Odin remained within Vanaheim accompanied by his young wife.
But without, in the others of the Nine, events continued. News of them came slowly.
The Svartalfs were destroyed by the armies of the AllFather. Their treasure buried deep, where it might never be found.
Asgard was impressive in its military strength, the news-bringer would say, but its lord spared little love for ought else. Its queen was commonly left behind him as regent. She was as proud as she was cruel, and the people feared her.
Odin would laugh softly in his throat and ask news of other fronts, other realms.
Sometimes he would leave for long periods of time. He would travel. And he would learn.
By whatever means needed, he would grow stronger.
Then he would return to his little home in Billing's Dun, return to his wife. She wondered where it was he went, and occasionally she asked. But his journeyings were not a thing of which he wished to speak, and Frigga did not press him to know. He returned to their life in Vanaheim and he hunted with the men of the dun. He talked with them and laughed with them and helped in their planting and their harvesting.
He loved his young wife, and she him. Often they would ride together and they spoke of many things. She showed him the places she loved. Foremost among them the cliffs along the edges of the sea. They reminded Odin of his home. He did not tell her so.
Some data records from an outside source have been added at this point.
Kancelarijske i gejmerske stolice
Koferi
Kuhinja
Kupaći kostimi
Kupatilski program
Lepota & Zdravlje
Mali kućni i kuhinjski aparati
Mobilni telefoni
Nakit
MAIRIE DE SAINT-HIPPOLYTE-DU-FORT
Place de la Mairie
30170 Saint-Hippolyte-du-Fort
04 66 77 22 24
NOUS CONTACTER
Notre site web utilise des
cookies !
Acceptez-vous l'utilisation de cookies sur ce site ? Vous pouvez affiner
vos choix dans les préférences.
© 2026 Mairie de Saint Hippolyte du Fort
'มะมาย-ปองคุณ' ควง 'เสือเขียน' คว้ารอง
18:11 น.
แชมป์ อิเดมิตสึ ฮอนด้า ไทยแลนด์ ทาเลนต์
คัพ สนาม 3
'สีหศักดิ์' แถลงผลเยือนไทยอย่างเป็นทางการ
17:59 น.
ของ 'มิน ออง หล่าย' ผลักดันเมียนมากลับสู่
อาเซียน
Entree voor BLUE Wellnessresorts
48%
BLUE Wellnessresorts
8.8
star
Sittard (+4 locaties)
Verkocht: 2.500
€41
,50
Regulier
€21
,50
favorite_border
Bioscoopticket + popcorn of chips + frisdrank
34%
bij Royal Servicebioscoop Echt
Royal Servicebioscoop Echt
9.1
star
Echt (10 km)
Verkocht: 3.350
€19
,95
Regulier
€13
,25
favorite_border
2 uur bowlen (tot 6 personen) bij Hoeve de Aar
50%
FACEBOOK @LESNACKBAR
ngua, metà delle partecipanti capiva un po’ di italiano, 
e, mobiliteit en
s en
A year or two after their own wedding, he helped his brother-by-marriage escort Gefjon, Frigga's sister, from the fire to the feast on the arm of a hunter from a neighboring dun. Frigga stayed with the women to ready the morning feast. And some moons after, he joined along with his young wife in the celebration of the birth of Gefjon's daughter, and a year or two afterward, a son.
Then, one day, a traveler came to Billing's Dun.
Odin was working in the fields when a boy found him, telling him that there was a stranger, a stranger from Asgard, who sought him by name.